HVAC systems use limited amounts of outside air to refresh the air inside commercial high-performance buildings. Accurately measuring the amount of outdoor air being pumped into a building is critical for many reasons, including:
- Maintaining the proper pressurization throughout the building
- Avoiding excess costs due to waste of conditioned air
- Preventing overuse of fans which increases maintenance and replacement cost
- Preventing ingress of humidity, dust, debris, and pollutants that can degrade the IAQ
- Meeting environmental regulations for energy efficiency & LEED certification
- ASHRAE Standards such as 62.1 for ventilation rates and 90.1 for high performance DOAS units.
However, accurate outdoor HVAC airflow measurement can be difficult due to weather and local climate conditions, as well as the design of the air inlets.
Climate and Weather Conditions
Outside air pumped into an HVAC system from the rooftop of a building can vary widely in temperature, moisture level, and particulate load. On top of that, the speed and direction of the wind and the barometric pressure can fluctuate from one hour to the next. All these factors can affect the accuracy of an outdoor air flow measurement system.
Duct Design Difficulties
Accurate measurement is made more difficult by the design of some outdoor air inlets, which usually have limited straight runs available to condition the airflow prior to measurement. Some systems require a certain number of upstream straight runs of the duct to reduce flow turbulence before taking measurements.
In addition to the lack of straight duct runs, HVAC inlets are often retrofitted with an economizer inlet to help meet the building’s energy efficiency goals. The addition of an economizer means that the inlet is oversized for maintaining indoor air quality. The result is very low flow velocities at the inlet most of the time, which directly affects measurement accuracy and reliability.
Rooftop packaged units are a worst-case example, as the minimum outside air and the 100% outside air economizer functions are forced into a single inlet. To make matters worse, some manufacturers combine several unit sizes into a single box/frame/control damper/hood size.
Outdoor Airflow Measurement Technologies
The three most often used technologies for measuring outside air are thermal dispersion, Pitot array, and pressure difference across a known resistance. In this post, we will briefly look at each technology to determine the best fit for measuring outdoor air flow.
To get accurate air flow measurements, thermal dispersion systems typically require 2 to 8 diameters of straight duct runs both upstream and downstream – something that’s rarely available in outside air intake duct configurations. Also, thermal sensors do not tolerate any form of moisture in the air and they perform poorly in dynamic and turbulent airflow conditions, making them a poor choice for accurate outdoor hvac airflow measurement.
Pitot array technology
In this type of air flow measurement system, dynamic pressure and static pressure are measured at many points throughout the duct, and the results are averaged. The velocity of airflow is proportional to the difference in pressure, so a differential pressure (DP) transmitter is used to convert the difference into an average airflow velocity.
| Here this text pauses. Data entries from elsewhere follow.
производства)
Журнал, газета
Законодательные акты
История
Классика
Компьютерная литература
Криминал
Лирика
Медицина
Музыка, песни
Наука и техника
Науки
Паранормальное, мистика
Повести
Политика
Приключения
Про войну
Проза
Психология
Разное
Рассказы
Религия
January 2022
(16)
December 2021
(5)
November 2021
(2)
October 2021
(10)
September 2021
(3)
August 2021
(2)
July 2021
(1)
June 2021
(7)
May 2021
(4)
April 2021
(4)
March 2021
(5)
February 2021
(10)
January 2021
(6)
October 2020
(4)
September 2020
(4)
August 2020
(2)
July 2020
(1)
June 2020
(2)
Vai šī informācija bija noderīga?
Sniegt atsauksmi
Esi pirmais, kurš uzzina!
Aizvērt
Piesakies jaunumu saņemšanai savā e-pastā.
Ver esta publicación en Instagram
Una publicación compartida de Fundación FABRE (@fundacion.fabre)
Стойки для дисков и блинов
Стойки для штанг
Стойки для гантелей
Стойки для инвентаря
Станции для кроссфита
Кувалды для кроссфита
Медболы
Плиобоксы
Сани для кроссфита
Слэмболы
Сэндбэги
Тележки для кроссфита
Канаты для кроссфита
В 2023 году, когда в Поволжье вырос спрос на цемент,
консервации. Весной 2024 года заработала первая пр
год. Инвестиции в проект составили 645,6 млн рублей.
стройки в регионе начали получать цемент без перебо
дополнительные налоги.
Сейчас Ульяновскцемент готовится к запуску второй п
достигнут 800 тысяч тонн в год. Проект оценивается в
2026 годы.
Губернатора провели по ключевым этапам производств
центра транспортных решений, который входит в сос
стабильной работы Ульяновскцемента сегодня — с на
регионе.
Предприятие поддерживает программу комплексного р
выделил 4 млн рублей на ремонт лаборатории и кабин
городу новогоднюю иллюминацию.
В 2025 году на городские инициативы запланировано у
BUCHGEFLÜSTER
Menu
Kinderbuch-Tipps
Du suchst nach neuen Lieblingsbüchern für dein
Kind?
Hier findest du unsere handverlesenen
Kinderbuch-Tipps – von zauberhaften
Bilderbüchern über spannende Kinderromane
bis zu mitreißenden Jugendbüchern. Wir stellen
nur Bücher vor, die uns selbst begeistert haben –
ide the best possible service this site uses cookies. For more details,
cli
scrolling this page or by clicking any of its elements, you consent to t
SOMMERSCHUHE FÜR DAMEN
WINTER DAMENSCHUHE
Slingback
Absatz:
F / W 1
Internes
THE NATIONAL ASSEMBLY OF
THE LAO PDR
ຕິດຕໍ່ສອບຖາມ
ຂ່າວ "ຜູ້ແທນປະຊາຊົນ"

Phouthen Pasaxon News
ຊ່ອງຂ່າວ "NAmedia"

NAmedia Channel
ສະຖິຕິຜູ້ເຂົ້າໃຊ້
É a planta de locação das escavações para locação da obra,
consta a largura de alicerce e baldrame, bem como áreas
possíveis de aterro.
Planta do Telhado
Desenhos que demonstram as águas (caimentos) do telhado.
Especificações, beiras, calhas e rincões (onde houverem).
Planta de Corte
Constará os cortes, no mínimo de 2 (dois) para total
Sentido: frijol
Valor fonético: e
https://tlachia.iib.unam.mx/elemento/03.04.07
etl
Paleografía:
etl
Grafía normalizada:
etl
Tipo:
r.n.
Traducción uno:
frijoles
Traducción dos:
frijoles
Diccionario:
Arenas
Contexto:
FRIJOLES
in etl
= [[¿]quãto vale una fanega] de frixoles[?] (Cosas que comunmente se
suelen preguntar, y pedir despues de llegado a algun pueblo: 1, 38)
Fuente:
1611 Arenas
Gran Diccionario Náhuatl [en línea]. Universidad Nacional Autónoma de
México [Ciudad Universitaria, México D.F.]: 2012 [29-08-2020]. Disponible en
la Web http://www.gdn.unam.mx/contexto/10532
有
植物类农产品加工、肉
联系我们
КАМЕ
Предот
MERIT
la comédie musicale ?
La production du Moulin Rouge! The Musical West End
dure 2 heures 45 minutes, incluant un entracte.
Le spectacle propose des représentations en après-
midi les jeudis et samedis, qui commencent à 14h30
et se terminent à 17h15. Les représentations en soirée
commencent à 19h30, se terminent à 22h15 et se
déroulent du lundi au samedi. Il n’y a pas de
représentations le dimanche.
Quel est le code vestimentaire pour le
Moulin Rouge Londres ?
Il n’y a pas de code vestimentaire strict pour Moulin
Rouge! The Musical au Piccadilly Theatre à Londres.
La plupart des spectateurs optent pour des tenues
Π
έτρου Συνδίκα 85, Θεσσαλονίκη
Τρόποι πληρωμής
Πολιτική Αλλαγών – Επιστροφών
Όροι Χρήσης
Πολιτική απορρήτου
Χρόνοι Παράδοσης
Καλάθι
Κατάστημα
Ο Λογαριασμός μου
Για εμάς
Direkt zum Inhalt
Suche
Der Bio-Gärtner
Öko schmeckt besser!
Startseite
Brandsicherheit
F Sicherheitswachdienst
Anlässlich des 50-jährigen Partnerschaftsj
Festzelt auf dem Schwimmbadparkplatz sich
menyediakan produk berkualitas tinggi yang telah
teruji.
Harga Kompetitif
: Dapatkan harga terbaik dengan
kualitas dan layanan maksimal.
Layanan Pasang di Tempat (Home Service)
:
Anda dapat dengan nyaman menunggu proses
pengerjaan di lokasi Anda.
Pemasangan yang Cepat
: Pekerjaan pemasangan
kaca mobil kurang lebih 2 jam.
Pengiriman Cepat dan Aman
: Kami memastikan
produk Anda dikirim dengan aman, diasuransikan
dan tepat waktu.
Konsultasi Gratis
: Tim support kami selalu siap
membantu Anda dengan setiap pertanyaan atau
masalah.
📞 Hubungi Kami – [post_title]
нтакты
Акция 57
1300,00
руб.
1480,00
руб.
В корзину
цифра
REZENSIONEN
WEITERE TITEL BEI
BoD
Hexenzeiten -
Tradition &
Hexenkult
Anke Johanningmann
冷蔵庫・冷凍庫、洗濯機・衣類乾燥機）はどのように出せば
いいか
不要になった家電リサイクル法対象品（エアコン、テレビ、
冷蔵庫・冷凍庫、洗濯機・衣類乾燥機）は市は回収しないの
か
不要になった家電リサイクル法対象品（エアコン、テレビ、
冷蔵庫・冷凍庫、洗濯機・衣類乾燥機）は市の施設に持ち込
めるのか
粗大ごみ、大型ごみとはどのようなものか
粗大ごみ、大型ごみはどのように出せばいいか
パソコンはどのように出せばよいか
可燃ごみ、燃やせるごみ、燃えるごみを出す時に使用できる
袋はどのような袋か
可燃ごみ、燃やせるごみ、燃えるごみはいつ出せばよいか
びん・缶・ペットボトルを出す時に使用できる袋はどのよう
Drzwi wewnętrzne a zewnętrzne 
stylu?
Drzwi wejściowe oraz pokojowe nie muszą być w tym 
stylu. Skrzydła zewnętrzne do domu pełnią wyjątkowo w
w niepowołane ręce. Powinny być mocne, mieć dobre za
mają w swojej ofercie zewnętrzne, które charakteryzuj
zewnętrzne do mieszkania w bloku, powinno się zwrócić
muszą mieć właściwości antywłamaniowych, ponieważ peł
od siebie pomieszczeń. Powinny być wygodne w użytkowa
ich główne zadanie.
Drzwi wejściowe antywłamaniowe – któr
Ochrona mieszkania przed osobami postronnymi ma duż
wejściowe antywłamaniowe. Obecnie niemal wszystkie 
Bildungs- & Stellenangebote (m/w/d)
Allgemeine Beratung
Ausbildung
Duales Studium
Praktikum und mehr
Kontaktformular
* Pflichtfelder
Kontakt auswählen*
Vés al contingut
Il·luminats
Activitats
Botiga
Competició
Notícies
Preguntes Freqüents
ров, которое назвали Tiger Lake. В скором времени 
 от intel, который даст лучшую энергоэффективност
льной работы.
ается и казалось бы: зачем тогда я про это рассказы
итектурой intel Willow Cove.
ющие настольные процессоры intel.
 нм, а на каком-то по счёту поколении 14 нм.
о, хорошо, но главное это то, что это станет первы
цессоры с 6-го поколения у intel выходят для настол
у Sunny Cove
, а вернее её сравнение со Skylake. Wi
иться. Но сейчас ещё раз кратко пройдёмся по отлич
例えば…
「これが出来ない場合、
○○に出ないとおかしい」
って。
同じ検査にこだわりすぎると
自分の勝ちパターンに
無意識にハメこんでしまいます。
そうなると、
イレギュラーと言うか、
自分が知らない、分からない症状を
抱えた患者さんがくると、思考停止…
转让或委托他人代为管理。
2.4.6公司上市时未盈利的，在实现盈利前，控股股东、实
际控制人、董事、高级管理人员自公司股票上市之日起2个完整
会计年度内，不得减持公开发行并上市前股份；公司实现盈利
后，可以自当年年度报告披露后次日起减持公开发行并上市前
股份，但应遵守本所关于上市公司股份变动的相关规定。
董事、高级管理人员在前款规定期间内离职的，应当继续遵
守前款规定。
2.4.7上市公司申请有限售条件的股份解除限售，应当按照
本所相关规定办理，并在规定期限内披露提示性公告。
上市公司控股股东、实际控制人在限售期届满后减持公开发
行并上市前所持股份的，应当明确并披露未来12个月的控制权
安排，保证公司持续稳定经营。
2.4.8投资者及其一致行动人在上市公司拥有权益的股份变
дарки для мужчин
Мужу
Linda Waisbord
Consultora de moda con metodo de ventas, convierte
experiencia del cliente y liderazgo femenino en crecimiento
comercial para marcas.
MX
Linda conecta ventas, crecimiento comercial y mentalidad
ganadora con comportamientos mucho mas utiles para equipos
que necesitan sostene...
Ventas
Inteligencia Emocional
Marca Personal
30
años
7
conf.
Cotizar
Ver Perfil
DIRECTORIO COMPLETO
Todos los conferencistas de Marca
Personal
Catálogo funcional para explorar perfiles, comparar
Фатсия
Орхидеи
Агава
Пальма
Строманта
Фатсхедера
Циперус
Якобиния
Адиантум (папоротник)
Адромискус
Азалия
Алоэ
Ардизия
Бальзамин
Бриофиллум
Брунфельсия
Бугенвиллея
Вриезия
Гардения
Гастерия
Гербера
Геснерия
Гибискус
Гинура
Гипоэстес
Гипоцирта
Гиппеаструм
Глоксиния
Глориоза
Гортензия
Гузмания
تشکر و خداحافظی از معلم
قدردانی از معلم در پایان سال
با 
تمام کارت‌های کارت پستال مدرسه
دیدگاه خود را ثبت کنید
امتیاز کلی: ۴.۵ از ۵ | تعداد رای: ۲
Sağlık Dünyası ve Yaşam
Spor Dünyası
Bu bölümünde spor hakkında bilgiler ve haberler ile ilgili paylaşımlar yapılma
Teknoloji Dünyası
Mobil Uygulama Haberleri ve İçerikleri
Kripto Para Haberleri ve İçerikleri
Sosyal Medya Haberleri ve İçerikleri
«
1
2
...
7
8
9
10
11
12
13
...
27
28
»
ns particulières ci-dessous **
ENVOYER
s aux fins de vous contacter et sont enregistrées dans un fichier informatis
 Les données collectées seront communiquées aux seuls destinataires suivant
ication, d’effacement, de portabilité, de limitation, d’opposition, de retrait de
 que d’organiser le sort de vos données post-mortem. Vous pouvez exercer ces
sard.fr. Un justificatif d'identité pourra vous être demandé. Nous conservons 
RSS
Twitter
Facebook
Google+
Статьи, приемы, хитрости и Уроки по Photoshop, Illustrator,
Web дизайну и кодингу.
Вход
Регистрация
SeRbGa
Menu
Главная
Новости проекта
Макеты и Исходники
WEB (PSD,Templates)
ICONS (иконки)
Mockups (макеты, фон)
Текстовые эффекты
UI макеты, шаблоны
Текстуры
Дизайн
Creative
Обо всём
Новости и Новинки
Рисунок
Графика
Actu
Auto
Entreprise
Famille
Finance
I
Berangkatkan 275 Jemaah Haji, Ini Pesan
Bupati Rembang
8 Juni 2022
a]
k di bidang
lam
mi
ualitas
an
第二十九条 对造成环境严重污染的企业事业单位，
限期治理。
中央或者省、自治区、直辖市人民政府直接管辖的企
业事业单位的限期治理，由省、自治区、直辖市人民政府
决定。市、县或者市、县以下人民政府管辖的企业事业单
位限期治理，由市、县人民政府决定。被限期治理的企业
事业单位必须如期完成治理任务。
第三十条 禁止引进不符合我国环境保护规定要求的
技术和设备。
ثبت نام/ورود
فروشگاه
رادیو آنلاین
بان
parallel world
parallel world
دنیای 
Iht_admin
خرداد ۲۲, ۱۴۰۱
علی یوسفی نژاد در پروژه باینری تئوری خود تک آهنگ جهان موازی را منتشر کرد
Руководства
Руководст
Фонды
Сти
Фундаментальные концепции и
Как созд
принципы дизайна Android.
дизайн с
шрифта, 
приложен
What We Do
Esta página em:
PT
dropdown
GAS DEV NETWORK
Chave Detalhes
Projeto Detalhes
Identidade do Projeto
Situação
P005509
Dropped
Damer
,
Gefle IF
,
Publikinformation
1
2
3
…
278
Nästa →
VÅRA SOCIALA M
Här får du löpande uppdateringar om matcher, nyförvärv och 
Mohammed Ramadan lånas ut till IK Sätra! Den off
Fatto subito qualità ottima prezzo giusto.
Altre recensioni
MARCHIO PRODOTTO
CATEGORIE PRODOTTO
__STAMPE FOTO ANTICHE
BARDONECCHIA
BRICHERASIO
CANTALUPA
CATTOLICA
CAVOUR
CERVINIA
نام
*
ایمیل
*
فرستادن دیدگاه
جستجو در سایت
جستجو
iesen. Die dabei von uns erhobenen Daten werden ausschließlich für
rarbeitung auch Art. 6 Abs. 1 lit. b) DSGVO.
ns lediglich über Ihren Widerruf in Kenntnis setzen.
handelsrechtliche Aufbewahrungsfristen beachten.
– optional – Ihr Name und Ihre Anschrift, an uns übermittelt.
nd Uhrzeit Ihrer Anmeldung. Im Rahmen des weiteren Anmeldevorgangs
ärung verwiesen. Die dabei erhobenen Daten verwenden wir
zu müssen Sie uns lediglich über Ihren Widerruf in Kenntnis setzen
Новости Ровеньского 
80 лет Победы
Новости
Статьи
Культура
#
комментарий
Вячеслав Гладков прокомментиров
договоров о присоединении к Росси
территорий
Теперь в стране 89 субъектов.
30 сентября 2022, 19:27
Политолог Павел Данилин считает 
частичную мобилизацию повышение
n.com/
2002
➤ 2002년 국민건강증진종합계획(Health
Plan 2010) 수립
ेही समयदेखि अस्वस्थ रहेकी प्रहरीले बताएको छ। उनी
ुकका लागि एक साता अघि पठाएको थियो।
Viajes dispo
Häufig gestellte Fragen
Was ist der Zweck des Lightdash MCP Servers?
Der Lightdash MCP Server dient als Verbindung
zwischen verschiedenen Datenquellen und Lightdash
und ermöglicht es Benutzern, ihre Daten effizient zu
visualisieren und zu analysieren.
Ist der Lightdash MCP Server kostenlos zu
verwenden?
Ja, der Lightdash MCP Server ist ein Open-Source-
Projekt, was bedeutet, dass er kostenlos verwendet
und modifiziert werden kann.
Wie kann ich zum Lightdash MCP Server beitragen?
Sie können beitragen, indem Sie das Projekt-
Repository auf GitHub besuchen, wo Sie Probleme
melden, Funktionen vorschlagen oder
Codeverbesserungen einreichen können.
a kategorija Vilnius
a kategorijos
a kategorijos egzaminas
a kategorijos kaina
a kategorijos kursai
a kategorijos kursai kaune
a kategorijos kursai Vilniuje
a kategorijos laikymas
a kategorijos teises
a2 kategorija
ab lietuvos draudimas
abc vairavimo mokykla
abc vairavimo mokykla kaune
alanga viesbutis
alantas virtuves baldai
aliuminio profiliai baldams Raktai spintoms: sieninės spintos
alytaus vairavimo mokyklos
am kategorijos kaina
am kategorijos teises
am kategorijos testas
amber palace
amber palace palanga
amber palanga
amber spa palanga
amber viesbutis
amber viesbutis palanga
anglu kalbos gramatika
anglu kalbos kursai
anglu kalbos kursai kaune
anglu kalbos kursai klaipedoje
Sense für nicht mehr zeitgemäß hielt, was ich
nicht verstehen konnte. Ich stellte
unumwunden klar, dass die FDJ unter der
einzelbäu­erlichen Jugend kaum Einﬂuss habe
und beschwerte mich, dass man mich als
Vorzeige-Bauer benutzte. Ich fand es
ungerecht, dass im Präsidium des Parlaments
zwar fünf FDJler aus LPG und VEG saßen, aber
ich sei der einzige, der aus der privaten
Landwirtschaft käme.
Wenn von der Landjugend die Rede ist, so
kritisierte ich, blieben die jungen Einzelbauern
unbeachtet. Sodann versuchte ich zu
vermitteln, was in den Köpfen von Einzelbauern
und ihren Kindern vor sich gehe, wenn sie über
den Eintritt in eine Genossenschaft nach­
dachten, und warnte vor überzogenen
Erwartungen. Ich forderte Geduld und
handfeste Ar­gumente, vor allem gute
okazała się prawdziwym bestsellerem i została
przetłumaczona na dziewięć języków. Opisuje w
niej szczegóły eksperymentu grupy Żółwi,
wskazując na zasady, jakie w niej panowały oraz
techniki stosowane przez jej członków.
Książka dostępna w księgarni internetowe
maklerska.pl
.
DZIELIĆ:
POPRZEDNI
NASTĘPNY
The transmitter then converts average velocity into average airflow volume using the cross-sectional area of the duct.
The performance and price level of airflow measurement systems that use the Pitot measurement principle can vary widely. These systems have two types of components: Pitot probes and the DP transmitter. System accuracy depends on the number of Pitot tubes required, the quality of the transmitter, and to some degree, the local air quality. Air inlets with limited straight runs available to condition the airflow require large numbers of Pitot tubes to achieve accurate flow measurements, which could make them cost-prohibitive.
Pressure difference across a known resistance
Yet a third technology uses small differences in static field pressures created by air moving through a fixed inlet to accurately measure airflow without the need for straight ducts to condition flow. The concept is based on measuring static pressure fields that develop when air flows through any screen or louver with a known velocity vs. pressure drop curve without a significant change in the pressure drop.
These static pressure measurements used in concert with temperature, barometric pressure measurements, and inlet size can be used to calculate the flow rate at any atmospheric condition. This type of system is nearly impervious to dust and moisture, has a high tolerance for dynamic variations in air flow velocity and direction, and requires zero straight runs of duct.
An Accurate Solution for Airflow Measurement in Outside Air Applications
Air Monitor’s OAM II Outdoor Airflow Measurement System uses static pressure field measurements to provide accurate airflow monitoring in this challenging application. The system consists of the OAM II Transmitter with a built-in barometric pressure sensor, one or more uni-sensors or OAM II airflow measuring stations, and one or two temperature sensors. The system has been designed to measure the actual airflow rate to within ±5% by measuring differential pressure across a fixed inlet, such as a louver, screen, or layer of expanded metal.
Precision in outside airflow measurement is essential to ensure that ASHRAE ventilation standards are met, energy consumption calculations are accurate, and proper indoor air quality is maintained for occupant health and safety. The OAM II System allows you to fine-tune the amount of outside air flow to maintain pressurization, meet energy efficiency goals, and keep operating costs low.